Bateshwar, 1942

Published : Feb 07, 1998 00:00 IST

IT was August 1942. Mahatma Gandhi had given his 'Do or Die' call, unleashing the last mass struggle for freedom from British rule. On August 9, all the Congress leaders attending the Bombay session of the All India Congress Committee were arrested. In towns and villages all over the country, Congress activists were rounded up and put in jail. The arrests ignited popular sentiment, particularly among students and youth who came out in the streets to picket, violate prohibitory orders and take out protest marches demanding that the British "Quit India".

Atal Behari Vajpayee and his elder brother Prem Behari Vajpayee were students at the Victoria College in the princely state of Gwalior. Their father, Krishna Behari (whose family name was Gauri Shankar) was a school teacher who later became an inspector of schools and disapproved of the involvement of students in any movement against the authorities. In an article written in Hindi which appeared in Madhya Pradesh Sandesh on May 12, 1973, Prem Behari Vajpayee claimed he and his younger brother were among the students who were influenced by the Quit India call, though he did not specify whether they were involved in any actual subversive activity.

According to Prem Behari's memoir, a certain Mr Pawar who was the home, political and army Minister (in the Gwalior state administration) kept track of students' activities and informed Krishna Behari of what his sons were up to. The father admonished his sons and, on some pretext, sent them to his ancestral village in Bateshwar, some 60 kilometres from Agra under Bah tehsil in Agra district.

Directive A
Copy out the lines of the records starting with the line that contains "and participation!" and running through the last line of the records, both ends included.

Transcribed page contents
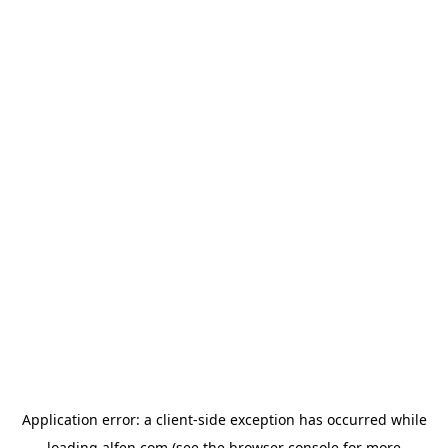
Application error: a
client
-side exception has occurred while
loading
alfen.com
(see the
browser console
for more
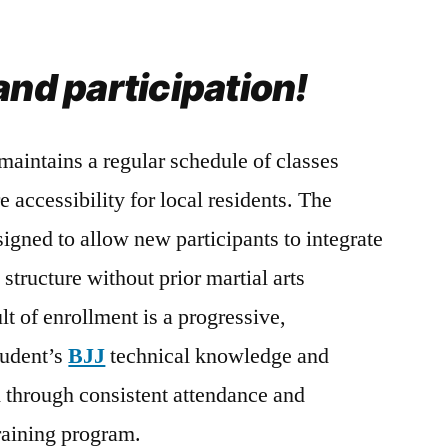
and participation!
maintains a regular schedule of classes
e accessibility for local residents. The
signed to allow new participants to integrate
 structure without prior martial arts
t of enrollment is a progressive,
tudent’s
BJJ
technical knowledge and
d through consistent attendance and
training program.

Directive B
Render this sentence from the 1942 Bateshwar article in Spanish: "On August 9, all the Congress leaders attending the Bombay session of the All India Congress Committee were arrested."

Written answer A
and participation!
maintains a regular schedule of classes
e accessibility for local residents. The
signed to allow new participants to integrate
 structure without prior martial arts
t of enrollment is a progressive,
tudent’s
BJJ
technical knowledge and
d through consistent attendance and
training program.

Written answer B
El 9 de agosto, todos los líderes del Congreso que asistían a la sesión de Bombay del Comité del Congreso de Toda la India fueron arrestados.